Para que não restem dúvidas, selecionamos dez exemplos de práticas de lavagem de dinheiro habitualmente utilizadas neste setor:

  1. Manutenção de altas quantias de recursos de origem ilícita em produtos como previdência privada e capitalização, conhecidos como “produtos de acumulação”. Esta tipologia, conhecida como “estacionamento de ativos”, tem por objetivo fazer com que esses valores passem despercebidos “aos olhos” dos órgãos de fiscalização, controle e inteligência financeira.
  2. Pagamento de prêmios de seguros com boletos bancários, mediante a utilização de recursos em espécie de origem ilícita, com posterior cancelamento da cobertura e pedido de reembolso dos valores pagos.
  3. Contratação de seguros de automóveis de luxo por pessoas com renda e patrimônio considerados incompatíveis, e indicação de condutor que não seja o “proprietário” do veículo. Trata-se de situação comum quando da utilização de “laranjas” e caracteriza forte indício de ocultação de bens, também abrangida pela Lei 9.613/98, conhecida como “Lei da Lavagem de Dinheiro”.
  4. Contratação de seguro patrimonial para imóveis de valores elevados por pessoas com renda e patrimônio incompatíveis, o que também é um forte indicativo do uso de “laranjas”.
  5. Compra de bens de luxo ou de alto valor com recursos em espécie, com contratação de seguro para esses bens, e posterior simulação de sinistro, visando a obtenção do ressarcimento integral. Nessas situações, verifica-se a ocorrência do crime de ‘lavagem’ ou ocultação de bens, seguido do crime de fraude contra o seguro.

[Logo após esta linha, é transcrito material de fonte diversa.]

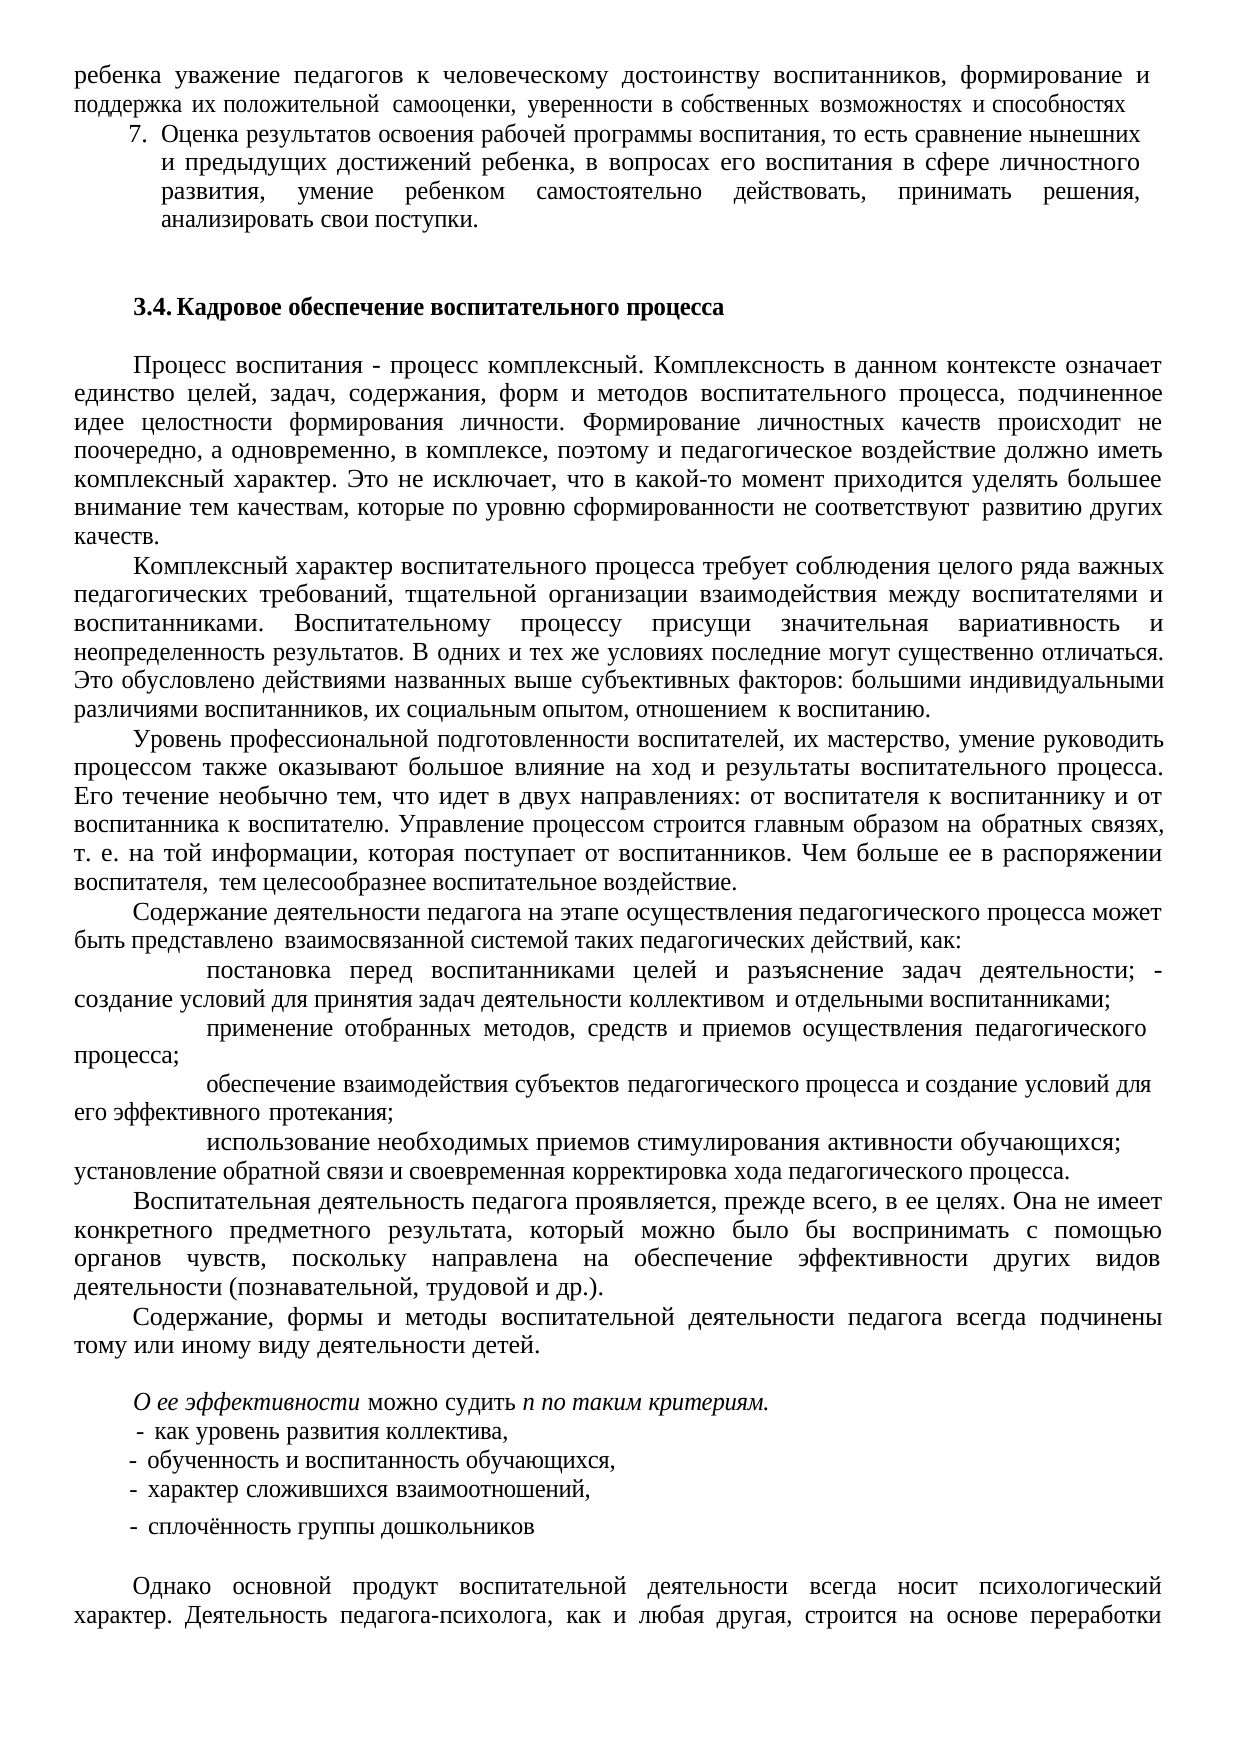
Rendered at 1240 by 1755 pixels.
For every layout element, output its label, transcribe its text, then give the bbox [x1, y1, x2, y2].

text применение отобранных методов, средств и приемов осуществления педагогического [206, 1013, 1231, 1042]
list сплочённость группы дошкольников [129, 1511, 1231, 1540]
text ребенка уважение педагогов к человеческому достоинству воспитанников, формирование и поддержка их положительной самооценки, уверенности в собственных возможностях и способностях [74, 59, 1151, 118]
list характер сложившихся взаимоотношений, [129, 1474, 1231, 1503]
text Однако основной продукт воспитательной деятельности всегда носит психологический характер. Деятельность педагога-психолога, как и любая другая, строится на основе переработки [74, 1570, 1162, 1629]
text постановка перед воспитанниками целей и разъяснение задач деятельности; - создание условий для принятия задач деятельности коллективом и отдельными воспитанниками; [74, 954, 1162, 1013]
text обеспечение взаимодействия субъектов педагогического процесса и создание условий для [206, 1069, 1231, 1098]
text его эффективного протекания; [74, 1098, 1231, 1126]
subtitle Кадровое обеспечение воспитательного процесса [133, 291, 1231, 321]
text О ее эффективности можно судить п no таким критериям. [133, 1388, 1231, 1417]
list как уровень развития коллектива, [136, 1417, 1231, 1445]
text Уровень профессиональной подготовленности воспитателей, их мастерство, умение руководить процессом также оказывают большое влияние на ход и результаты воспитательного процесса. Его течение необычно тем, что идет в двух направлениях: от воспитателя к воспитаннику и от воспитанника к воспитателю. Управление процессом строится главным образом на обратных связях, т. е. на той информации, которая поступает от воспитанников. Чем больше ее в распоряжении воспитателя, тем целесообразнее воспитательное воздействие. [74, 723, 1164, 896]
text Содержание, формы и методы воспитательной деятельности педагога всегда подчинены тому или иному виду деятельности детей. [74, 1301, 1163, 1359]
text процесса; [74, 1042, 1231, 1069]
text Содержание деятельности педагога на этапе осуществления педагогического процесса может быть представлено взаимосвязанной системой таких педагогических действий, как: [74, 896, 1162, 954]
text Комплексный характер воспитательного процесса требует соблюдения целого ряда важных педагогических требований, тщательной организации взаимодействия между воспитателями и воспитанниками. Воспитательному процессу присущи значительная вариативность и неопределенность результатов. В одних и тех же условиях последние могут существенно отличаться. Это обусловлено действиями названных выше субъективных факторов: большими индивидуальными различиями воспитанников, их социальным опытом, отношением к воспитанию. [74, 550, 1165, 723]
list Оценка результатов освоения рабочей программы воспитания, то есть сравнение нынешних и предыдущих достижений ребенка, в вопросах его воспитания в сфере личностного развития, умение ребенком самостоятельно действовать, принимать решения, анализировать свои поступки. [133, 118, 1141, 233]
list обученность и воспитанность обучающихся, [128, 1445, 1231, 1474]
text Воспитательная деятельность педагога проявляется, прежде всего, в ее целях. Она не имеет конкретного предметного результата, который можно было бы воспринимать с помощью органов чувств, поскольку направлена на обеспечение эффективности других видов деятельности (познавательной, трудовой и др.). [74, 1185, 1162, 1301]
text Процесс воспитания - процесс комплексный. Комплексность в данном контексте означает единство целей, задач, содержания, форм и методов воспитательного процесса, подчиненное идее целостности формирования личности. Формирование личностных качеств происходит не поочередно, а одновременно, в комплексе, поэтому и педагогическое воздействие должно иметь комплексный характер. Это не исключает, что в какой-то момент приходится уделять большее внимание тем качествам, которые по уровню сформированности не соответствуют развитию других качеств. [74, 349, 1163, 550]
text использование необходимых приемов стимулирования активности обучающихся; установление обратной связи и своевременная корректировка хода педагогического процесса. [74, 1126, 1121, 1185]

  6. Solicitação de pagamento de indenizações ou reembolsos a terceiros que não o próprio segurado, o que pode caracterizar situação de “compra de direitos”, assim como acontece nas situações de compra de bilhetes premiados de loteria, já que o recurso a ser pago pela seguradora poderá ser considerado ‘limpo’.
  7. Variações relevantes de importância segurada, sem causa aparente, o que pode ser um forte indicativo de enriquecimento ilícito do segurado, ou mesmo que ele esteja sendo utilizado como “laranja”.
  8. Recebimento de uma ou mais indenizações do seguro DPVAT na qualidade de cessionário de beneficiário, ou em nome de beneficiário, na qualidade de mandatário, o que também pode caracterizar situação de “compra de direitos”.
  9. Contratação de seguro de vida coletivo para empresas cuja quantidade de funcionários seja considerada incompatível com o porte da contratante. Nesses casos, o objetivo também pode ser o de pagar o prêmio de seguros com boletos bancários, mediante a utilização de recursos em espécie de origem ilícita, com posterior cancelamento da cobertura e pedido de reembolso dos valores pagos.
  10. Contratação de seguro residencial com declaração de bens cujos valores sejam considerados incompatíveis com a localização e o padrão do imóvel. Trata-se de situação comum relacionada a pessoas que atuam com atividades ilícitas, principalmente o tráfico de drogas.